What is being asked: The reply should be one number: how many lines of the data below contain "coffee".

(Exercise material begins)

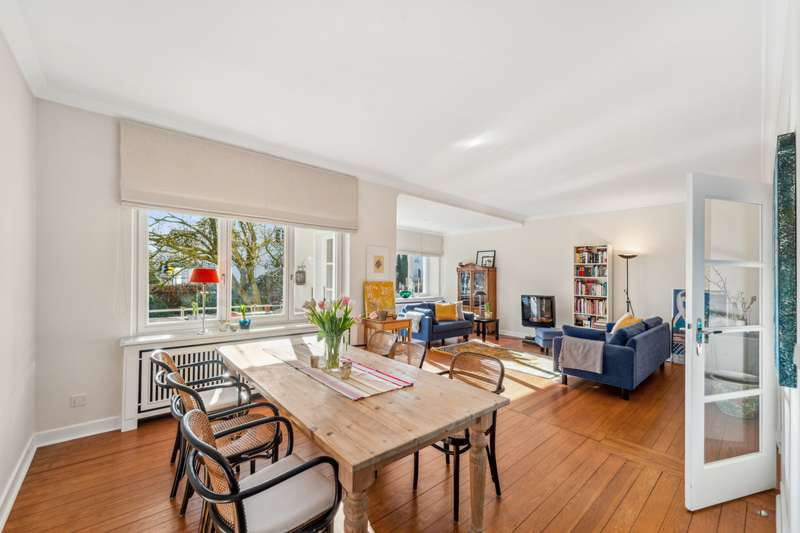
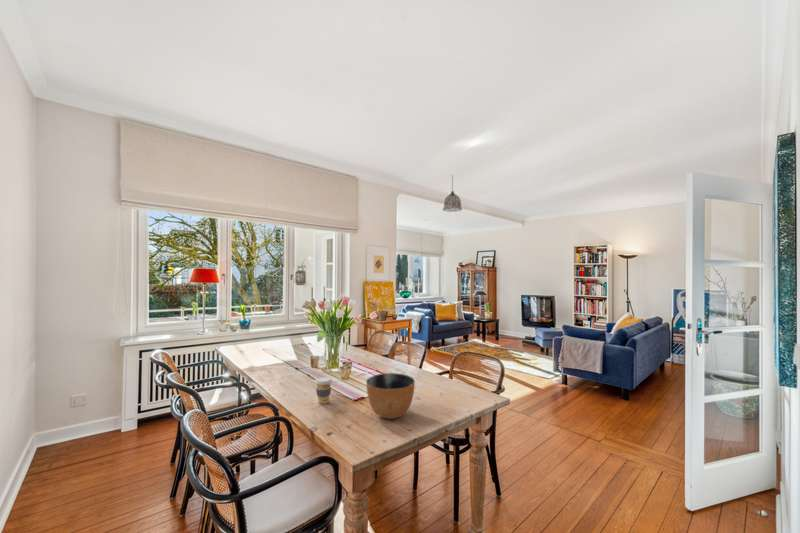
+ coffee cup [314,376,333,405]
+ bowl [365,372,416,420]
+ pendant lamp [442,173,463,213]
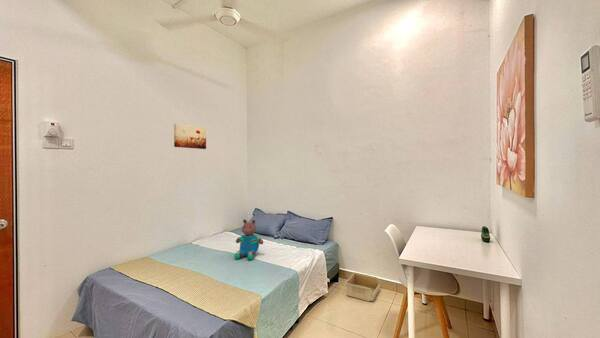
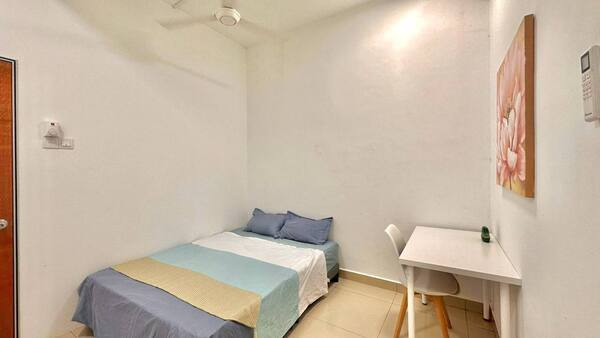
- storage bin [344,271,381,302]
- teddy bear [233,219,264,261]
- wall art [173,123,207,150]
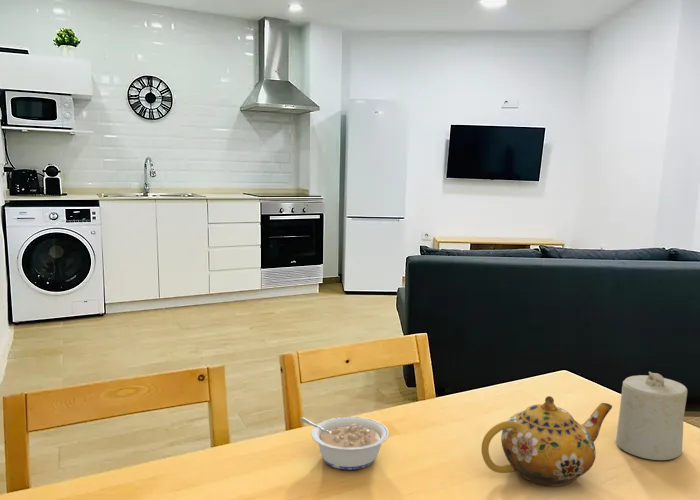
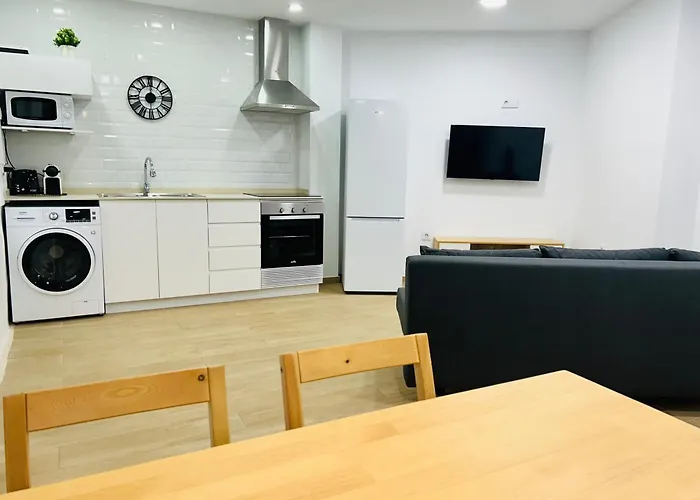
- legume [299,416,390,471]
- teapot [480,395,613,488]
- candle [615,371,688,461]
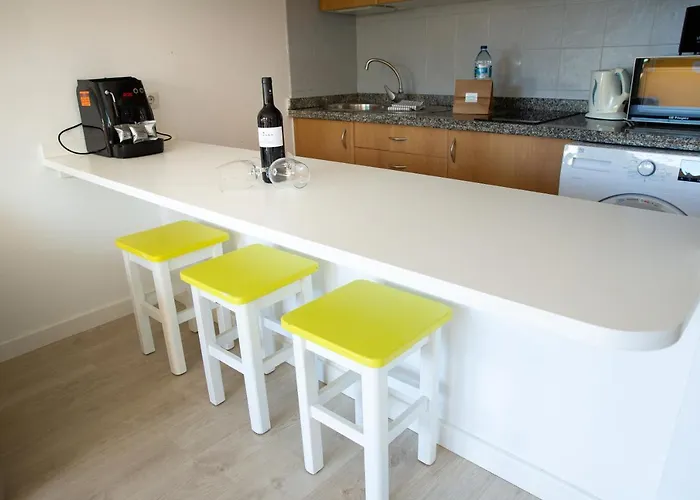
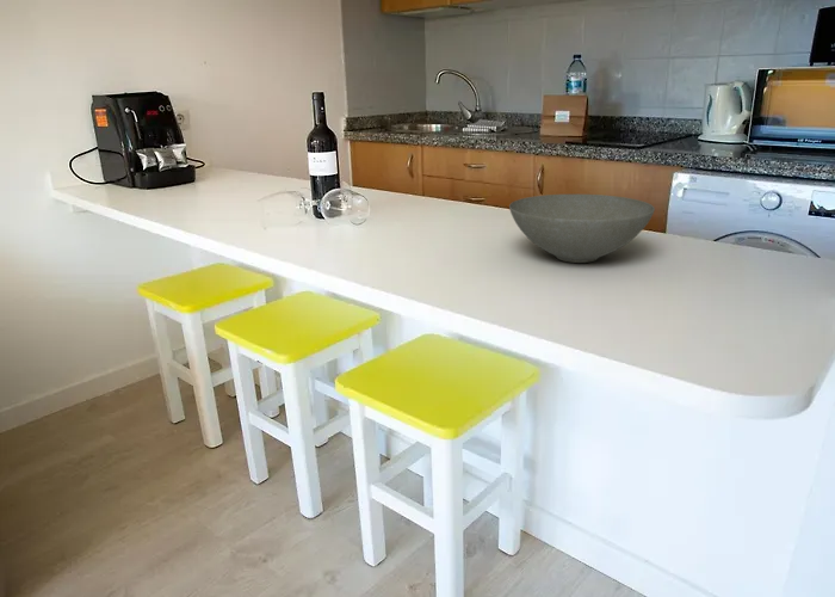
+ bowl [508,193,656,264]
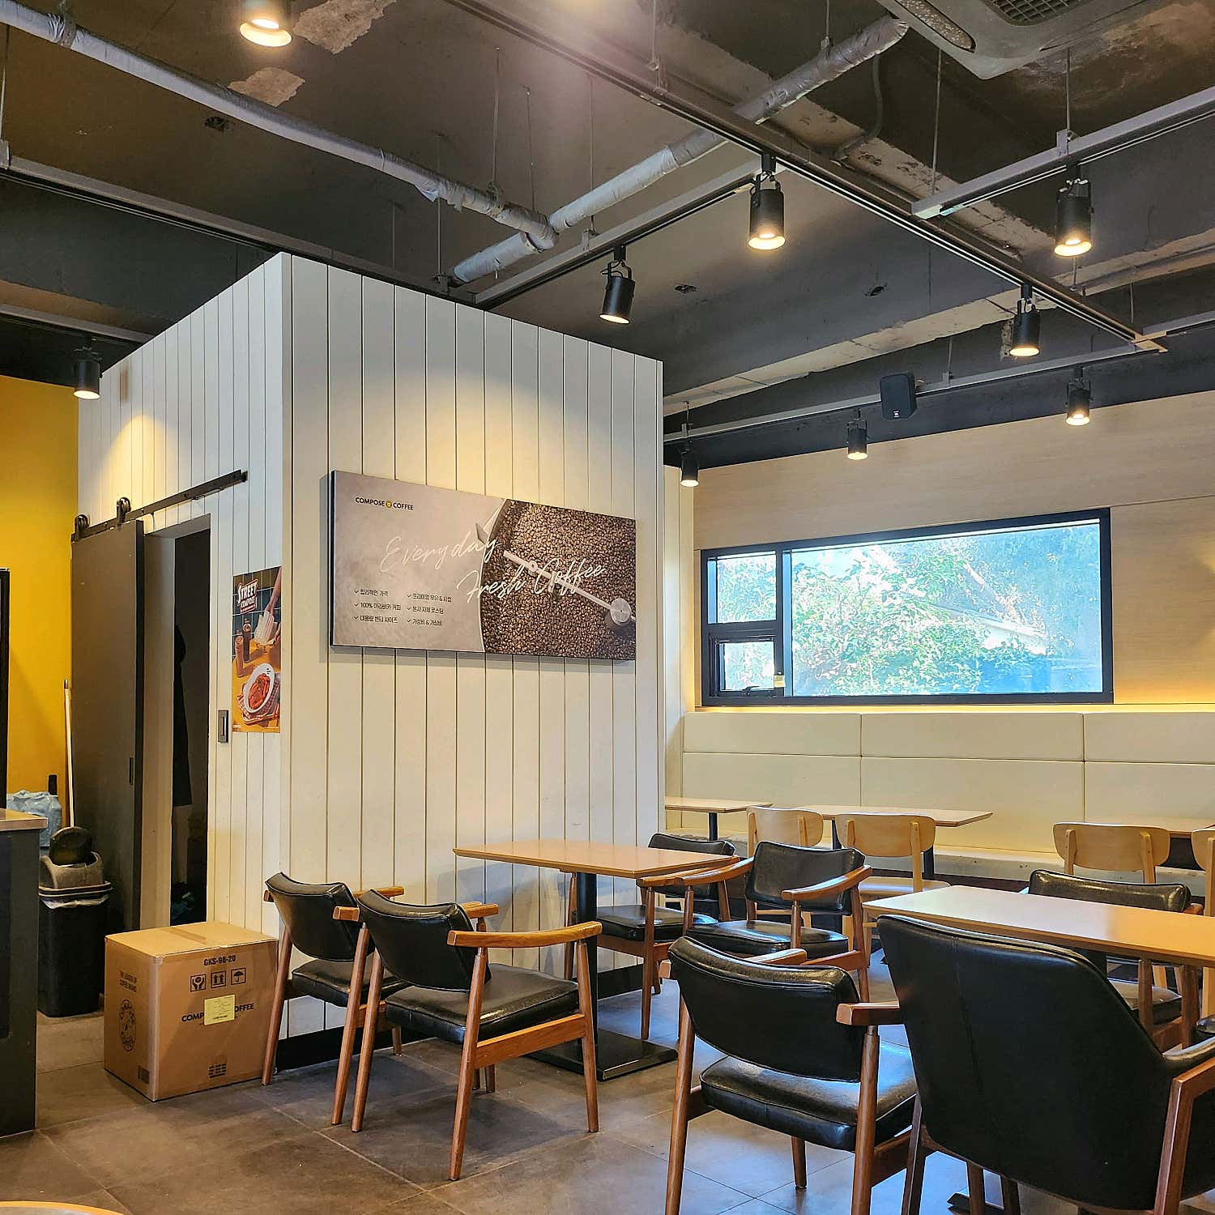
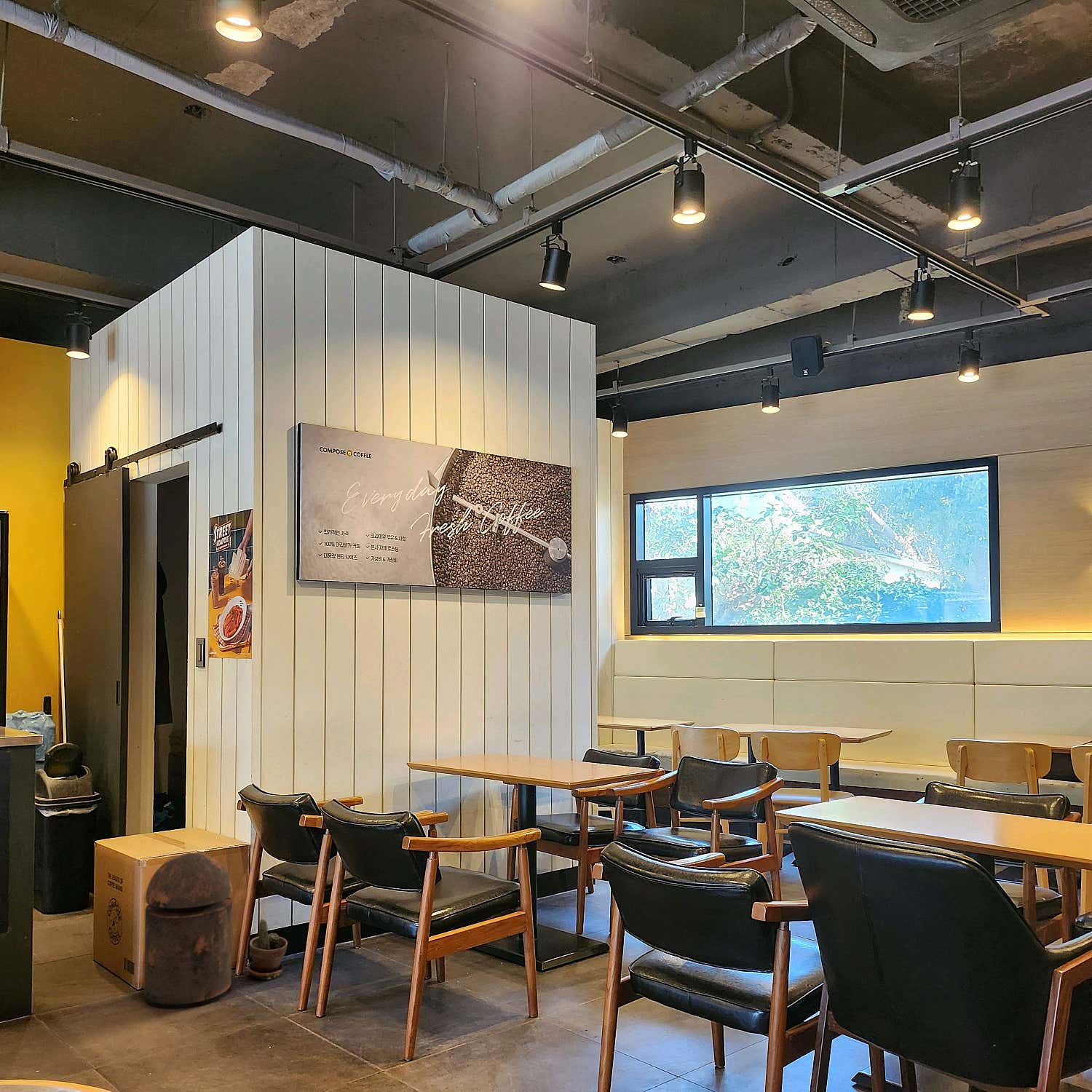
+ trash can [143,852,233,1009]
+ potted plant [246,918,288,980]
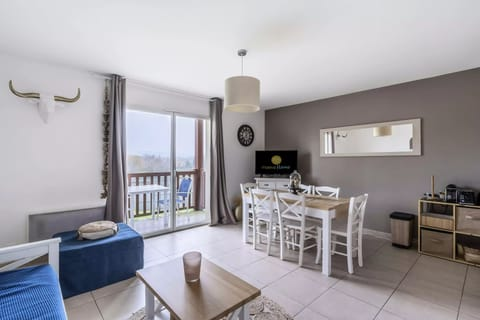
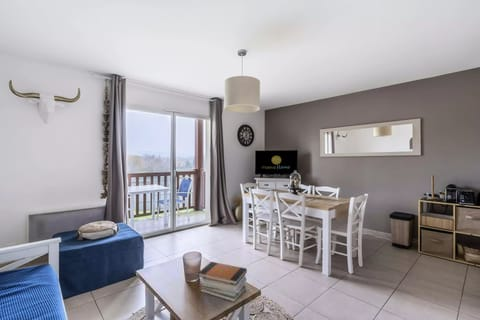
+ book stack [197,261,248,303]
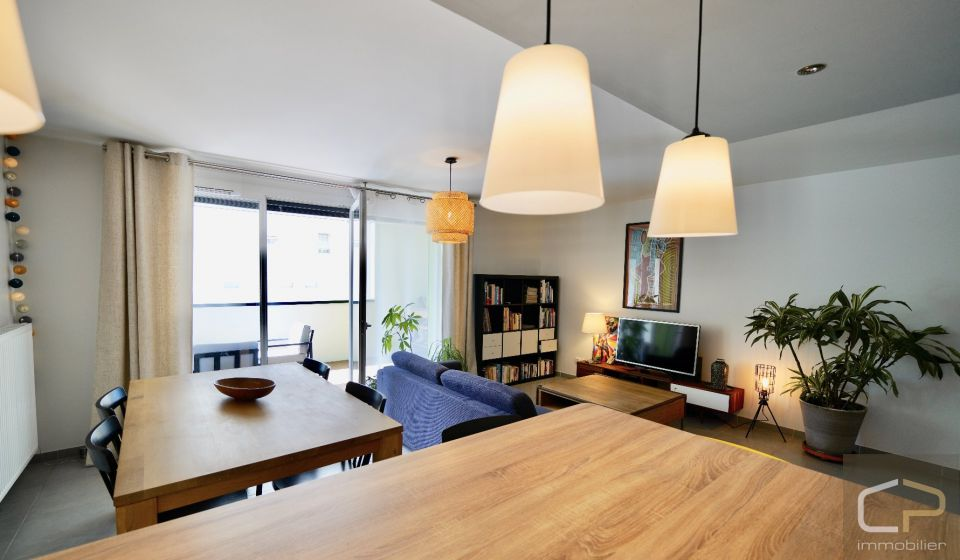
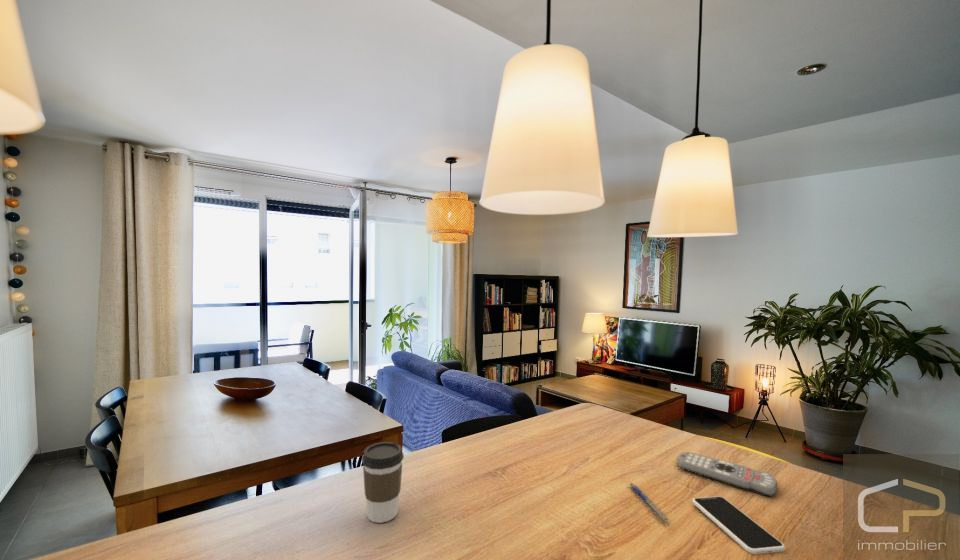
+ remote control [676,451,778,498]
+ smartphone [691,495,786,555]
+ pen [627,482,671,523]
+ coffee cup [361,441,405,524]
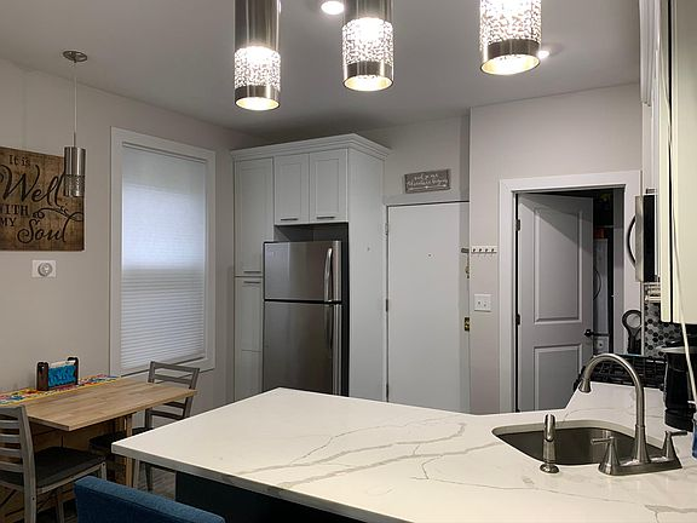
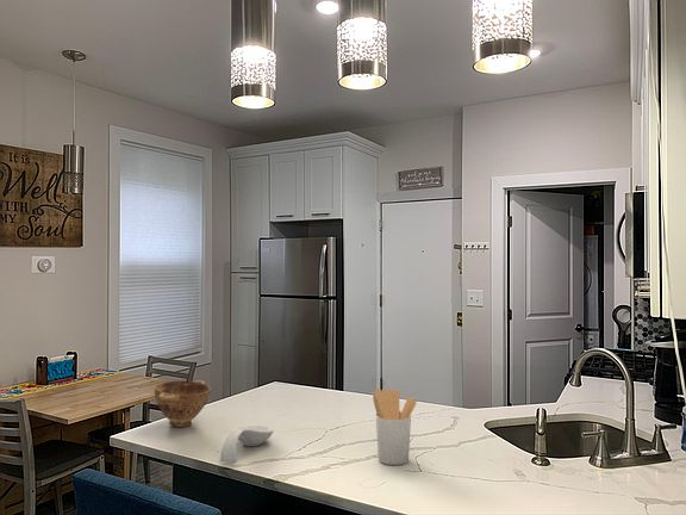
+ spoon rest [219,424,274,464]
+ bowl [154,379,212,428]
+ utensil holder [372,387,418,466]
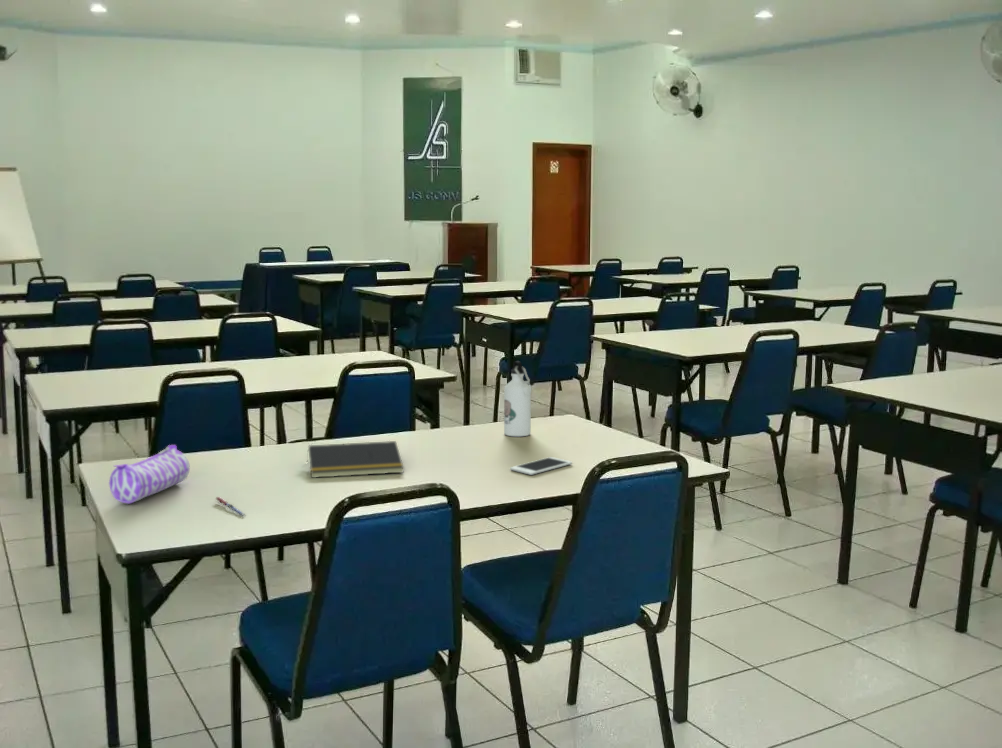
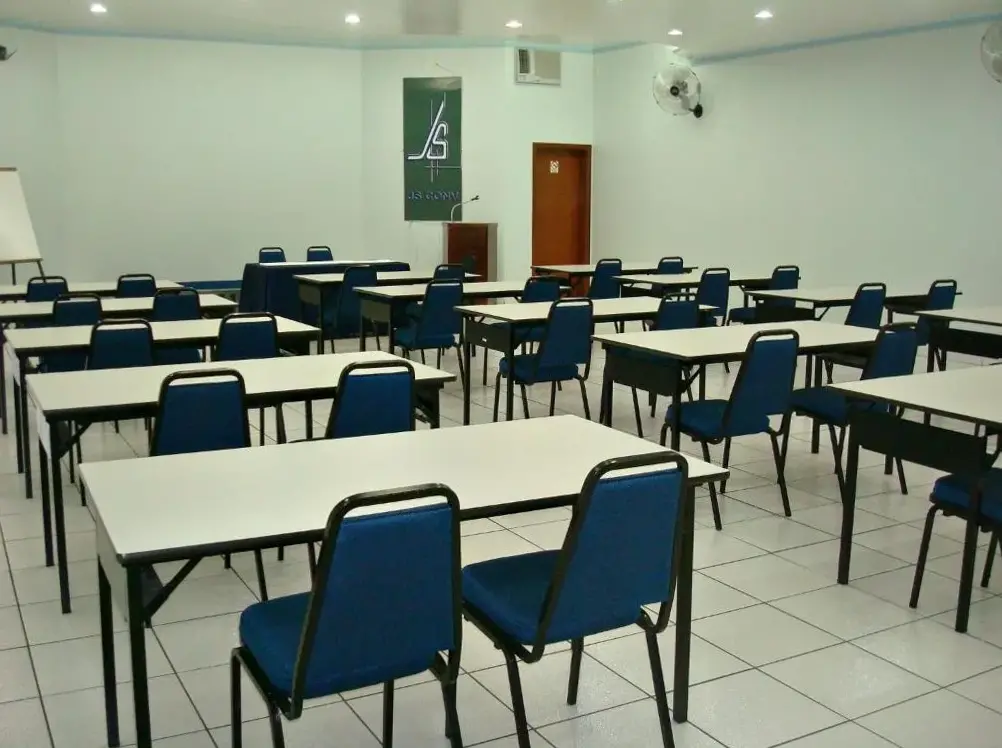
- pencil case [108,444,191,505]
- cell phone [509,456,573,476]
- water bottle [503,360,532,437]
- pen [215,496,247,517]
- notepad [306,440,405,479]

(Exercise material ends)

The completed task: 2